Christ: God’s Merciful Offspring
“Blessed be the God and Father of our Lord Jesus Christ, the Father of mercies and God of all comfort”
What does it mean for God to be the “Father of mercies…”? There are perhaps manifold facets of this expression, but I think it does us good to examine what it means to be a father, especially in the divine sense. The inspired Apostle could have easily said “the God of mercy” but he does not. The Holy Spirit moved on Paul to call God the Father of mercies putting God in a special category as he relates to the mercies that he shows to mankind. To examine this passage I would like to observe three things: (1) What does it mean to be the father of something? (2) If mercies are offspring then how do they relate to their Father? (3) God’s mercy in the flesh.
What does it mean to be the Father of something?
In a natural sense to be the father of something is to be the source of the seed from which the progeny is formed. The source of a continuous line of descendants that form a family. A father is a source of identity and provision, but ultimately a father is the source of existence.
If mercies are the offspring of God, the how do they relate to their Father?

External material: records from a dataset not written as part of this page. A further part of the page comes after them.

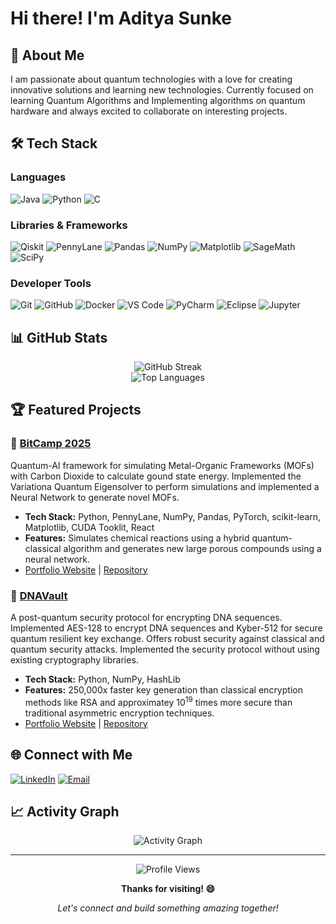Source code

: # Hi there! I'm Aditya Sunke

## 🚀 About Me
I am passionate about quantum technologies with a love for creating innovative solutions and learning new technologies. Currently focused on learning Quantum Algorithms and Implementing algorithms on quantum hardware and always excited to collaborate on interesting projects.

## 🛠️ Tech Stack

### Languages
![Java](https://img.shields.io/badge/-Java-007396?style=flat-square&logo=java&logoColor=white)
![Python](https://img.shields.io/badge/-Python-3776AB?style=flat-square&logo=python&logoColor=white)
![C](https://img.shields.io/badge/-C-A8B9CC?style=flat-square&logo=c&logoColor=black)

### Libraries & Frameworks
![Qiskit](https://img.shields.io/badge/-Qiskit-6929C4?style=flat-square&logo=qiskit&logoColor=white)
![PennyLane](https://img.shields.io/badge/-PennyLane-FF6B35?style=flat-square&logo=data:image/svg+xml;base64,PHN2ZyB3aWR0aD0iMjQiIGhlaWdodD0iMjQiIHZpZXdCb3g9IjAgMCAyNCAyNCIgZmlsbD0ibm9uZSIgeG1sbnM9Imh0dHA6Ly93d3cudzMub3JnLzIwMDAvc3ZnIj4KPHBhdGggZD0iTTEyIDJMMTMuMDkgOC4yNkwyMSA5TDEzLjA5IDE1Ljc0TDEyIDIyTDEwLjkxIDE1Ljc0TDMgOUwxMC45MSA4LjI2TDEyIDJaIiBmaWxsPSJ3aGl0ZSIvPgo8L3N2Zz4K&logoColor=white)
![Pandas](https://img.shields.io/badge/-Pandas-150458?style=flat-square&logo=pandas&logoColor=white)
![NumPy](https://img.shields.io/badge/-NumPy-013243?style=flat-square&logo=numpy&logoColor=white)
![Matplotlib](https://img.shields.io/badge/-Matplotlib-11557C?style=flat-square&logo=data:image/svg+xml;base64,PHN2ZyB3aWR0aD0iMjQiIGhlaWdodD0iMjQiIHZpZXdCb3g9IjAgMCAyNCAyNCIgZmlsbD0ibm9uZSIgeG1sbnM9Imh0dHA6Ly93d3cudzMub3JnLzIwMDAvc3ZnIj4KPHBhdGggZD0iTTIgMkgyMlYyMkgyVjJaIiBmaWxsPSJ3aGl0ZSIvPgo8L3N2Zz4K&logoColor=white)
![SageMath](https://img.shields.io/badge/-SageMath-0066CC?style=flat-square&logo=data:image/svg+xml;base64,PHN2ZyB3aWR0aD0iMjQiIGhlaWdodD0iMjQiIHZpZXdCb3g9IjAgMCAyNCAyNCIgZmlsbD0ibm9uZSIgeG1sbnM9Imh0dHA6Ly93d3cudzMub3JnLzIwMDAvc3ZnIj4KPHBhdGggZD0iTTEyIDJMMTMuMDkgOC4yNkwyMSA5TDEzLjA5IDE1Ljc0TDEyIDIyTDEwLjkxIDE1Ljc0TDMgOUwxMC45MSA4LjI2TDEyIDJaIiBmaWxsPSJ3aGl0ZSIvPgo8L3N2Zz4K&logoColor=white)
![SciPy](https://img.shields.io/badge/-SciPy-8CAAE6?style=flat-square&logo=scipy&logoColor=white)

### Developer Tools
![Git](https://img.shields.io/badge/-Git-F05032?style=flat-square&logo=git&logoColor=white)
![GitHub](https://img.shields.io/badge/-GitHub-181717?style=flat-square&logo=github&logoColor=white)
![Docker](https://img.shields.io/badge/-Docker-2496ED?style=flat-square&logo=docker&logoColor=white)
![VS Code](https://img.shields.io/badge/-VS%20Code-007ACC?style=flat-square&logo=visual-studio-code&logoColor=white)
![PyCharm](https://img.shields.io/badge/-PyCharm-000000?style=flat-square&logo=pycharm&logoColor=white)
![Eclipse](https://img.shields.io/badge/-Eclipse-2C2255?style=flat-square&logo=eclipse&logoColor=white)
![Jupyter](https://img.shields.io/badge/-Jupyter-F37626?style=flat-square&logo=jupyter&logoColor=white)

## 📊 GitHub Stats


<div align="center">
  <img src="https://github-readme-streak-stats.herokuapp.com/?user=adityasunke&theme=radical&hide_border=true" alt="GitHub Streak" />
</div>

<div align="center">
  <img src="https://github-readme-stats.vercel.app/api/top-langs/?username=adityasunke&layout=compact&theme=radical&hide_border=true" alt="Top Languages" />
</div>

## 🏆 Featured Projects

### 🌟 [BitCamp 2025](https://github.com/Sankalp-dasari/bitcamp25)
Quantum-AI framework for simulating Metal-Organic Frameworks (MOFs) with Carbon Dioxide to calculate gound state energy. Implemented the Variationa Quantum Eigensolver to perform simulations and implemented a Neural Network to generate novel MOFs.
- **Tech Stack:** Python, PennyLane, NumPy, Pandas, PyTorch, scikit-learn, Matplotlib, CUDA Tooklit, React
- **Features:** Simulates chemical reactions using a hybrid quantum-classical algorithm and generates new large porous compounds using a neural network.
- [Portfolio Website](https://bitcamp25.vercel.app/) | [Repository](https://github.com/Sankalp-dasari/bitcamp25)

### 🌟 [DNAVault](https://github.com/Sankalp-dasari/DNAVault)
A post-quantum security protocol for encrypting DNA sequences. Implemented AES-128 to encrypt DNA sequences and Kyber-512 for secure quantum resilient key exchange. Offers robust security against classical and quantum security attacks. Implemented the security protocol without using existing cryptography libraries.
- **Tech Stack:** Python, NumPy, HashLib
- **Features:** 250,000x faster key generation than classical encryption methods like RSA and approximatey 10<sup>19</sup> times more secure than traditional asymmetric encryption techniques.
- [Portfolio Website](https://dna-vault.vercel.app/) | [Repository](https://github.com/Sankalp-dasari/DNAVault)

## 🌐 Connect with Me

[![LinkedIn](https://img.shields.io/badge/-LinkedIn-0077B5?style=flat-square&logo=linkedin&logoColor=white)](https://linkedin.com/in/aditya-sunke)
[![Email](https://img.shields.io/badge/-Email-D14836?style=flat-square&logo=gmail&logoColor=white)](mailto:your.email@example.com)

## 📈 Activity Graph

<div align="center">
  <img src="https://github-readme-activity-graph.vercel.app/graph?username=adityasunke&theme=react-dark&hide_border=true" alt="Activity Graph" />
</div>

---

<div align="center">
  <img src="https://komarev.com/ghpvc/?username=adityasunke&color=blueviolet&style=flat-square&label=Profile+Views" alt="Profile Views" />
</div>

<div align="center">
  
**Thanks for visiting! 😄**
  
*Let's connect and build something amazing together!*

</div>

The offspring of God will never be something alien to his nature or contradictory or at odds with the other aspects of his nature. The mercies of God can only work in concert with and not against his eternal existence as a God who is holy and just. The offspring of God will be a reflection of his nature and be imprinted with facets of all of his divine attributes. Mercies that would be in rebellion to their father or the opposite who their Father has revealed himself to be would prove to be bastardly. In order for the mercies to be the offspring of God then they must agree with who God has revealed himself to be. They will bear his image.
God’s mercy in flesh
The problem we then have with God being the Father of mercies to man is that man is by default deserving of wrath, rather than mercy (Romans 1:18; 3:9-18,23). If God is the Father of mercies to fallen man, then those mercies must reflect his nature, essence, and being. If God’s mercy is sheer mercy at odds with his justice then it proves itself not to be progeny of God because it does not display the unbroken DNA of God’s perfect righteousness and holiness. If God sacrificed the attribute of his justice in order to display mercy he would be unrighteousness. His merciful offspring must contain the stamp of all of his divine being with all of its manifold attributes.

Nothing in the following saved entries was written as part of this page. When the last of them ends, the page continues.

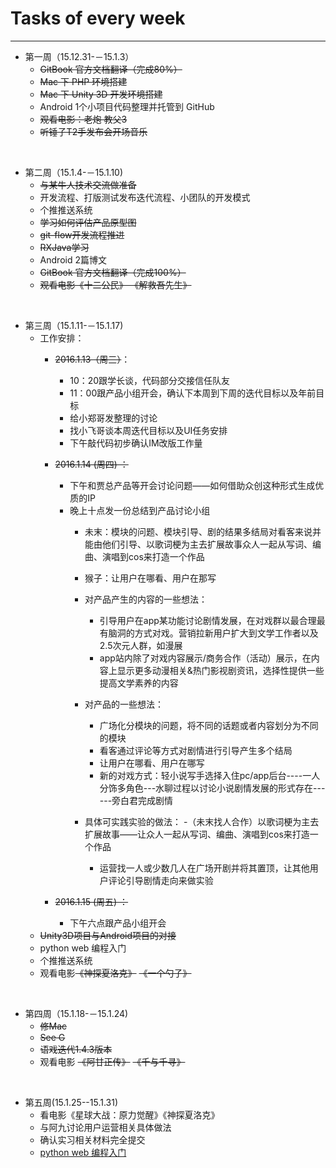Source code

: # Tasks of every week
---
- 第一周（15.12.31-－15.1.3）
	- ~~GitBook 官方文档翻译（完成80%）~~
	- ~~Mac 下 PHP 环境搭建~~
	- ~~Mac 下 Unity 3D 开发环境搭建~~
	- Android 1个小项目代码整理并托管到 GitHub
	- ~~观看电影：老炮  教父3~~
	- ~~听锤子T2手发布会开场音乐~~
	
</br>

- 第二周（15.1.4-－15.1.10)
	- ~~与某牛人技术交流做准备~~
	- 开发流程、打版测试发布迭代流程、小团队的开发模式 
	- 个推推送系统
	- ~~学习如何评估产品原型图~~
	- ~~git-flow开发流程推进~~
	- ~~RXJava学习~~
	- Android 2篇博文
	- ~~GitBook 官方文档翻译（完成100%）~~ 
	- ~~观看电影《十二公民》 《解救吾先生》~~

</br>

- 第三周（15.1.11-－15.1.17)
	- 工作安排：
		- ~~2016.1.13（周三）~~：
			- 10：20跟学长谈，代码部分交接信任队友
			- 11：00跟产品小组开会，确认下本周到下周的迭代目标以及年前目标
			- 给小郑哥发整理的讨论
			- 找小飞哥谈本周迭代目标以及UI任务安排
			- 下午敲代码初步确认IM改版工作量
		- ~~2016.1.14 (周四) ：~~
			- 下午和贾总产品等开会讨论问题——如何借助众创这种形式生成优质的IP
			- 晚上十点发一份总结到产品讨论小组
				- 未末：模块的问题、模块引导、剧的结果多结局对看客来说并能由他们引导、以歌词梗为主去扩展故事众人一起从写词、编曲、演唱到cos来打造一个作品
				- 猴子：让用户在哪看、用户在那写   

				- 对产品产生的内容的一些想法：
				 	-  引导用户在app某功能讨论剧情发展，在对戏群以最合理最有脑洞的方式对戏。营销拉新用户扩大到文学工作者以及2.5次元人群，如漫展
					-  app站内除了对戏内容展示/商务合作（活动）展示，在内容上显示更多动漫相关&热门影视剧资讯，选择性提供一些提高文学素养的内容 
		
				- 对产品的一些想法：
					- 广场化分模块的问题，将不同的话题或者内容划分为不同的模块
					- 看客通过评论等方式对剧情进行引导产生多个结局
					- 让用户在哪看、用户在哪写 
					-  新的对戏方式：轻小说写手选择入住pc/app后台----一人分饰多角色---水聊过程以讨论小说剧情发展的形式存在------旁白君完成剧情 
					
				- 具体可实践实验的做法：
					-（未末找人合作）以歌词梗为主去扩展故事——让众人一起从写词、编曲、演唱到cos来打造一个作品
					- 运营找一人或少数几人在广场开剧并将其置顶，让其他用户评论引导剧情走向来做实验
					
		- ~~2016.1.15 (周五) ：~~
			- 下午六点跟产品小组开会
	- ~~Unity3D项目与Android项目的对接~~
	- python web 编程入门
	- 个推推送系统
	- 观看电影~~《神探夏洛克》~~ ~~《一个勺子》~~
	
</br>

- 第四周（15.1.18-－15.1.24)
	- ~~修Mac~~
	- ~~See G~~
	- ~~语戏迭代1.4.3版本~~
	- 观看电影 ~~《阿甘正传》~~ ~~《千与千寻》~~
	
</br>

- 第五周(15.1.25--15.1.31)
	- 看电影《星球大战：原力觉醒》《神探夏洛克》
	- 与阿九讨论用户运营相关具体做法
	- 确认实习相关材料完全提交
	- [python web 编程入门](http://www.liaoxuefeng.com/wiki/0014316089557264a6b348958f449949df42a6d3a2e542c000)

The good news is that God did that. It would seem that it is no accident that side by side are these two statements in the passage we are examining “…the God and Father of our Lord Jesus Christ, the Father of mercies….”. Christ the son of God is the son of mercy. In Christ is the sum of all of the mercies that God has shown to man. In Christ God’s mercy is justified, showing the ways of God to be inscrutable and above reproach. For Christ according to Hebrews 1 is the “exact imprint of his (God’s) nature”. Christ is very God of very God. The incarnation and sacrificial, propitiating work of Christ was the only way that God could rightly be the Father of mercies to a fallen mankind. In sending Christ, his offspring, to die for the salvation of man, he showed a mercy that was consistent with his justice and mercy. The only mercy that God could display and remain true to his nature was one that met the demands of his justice and holiness. Christ is God’s merciful offspring. All of the mercies of God are summed in this epitome of God’s nature, Jesus, who lived a perfect life and died a death to meet the demands of death that the law had placed on Adam’s race. The cross is the place where the mercy of God and the justice of God were perfectly displayed to their fullest measure.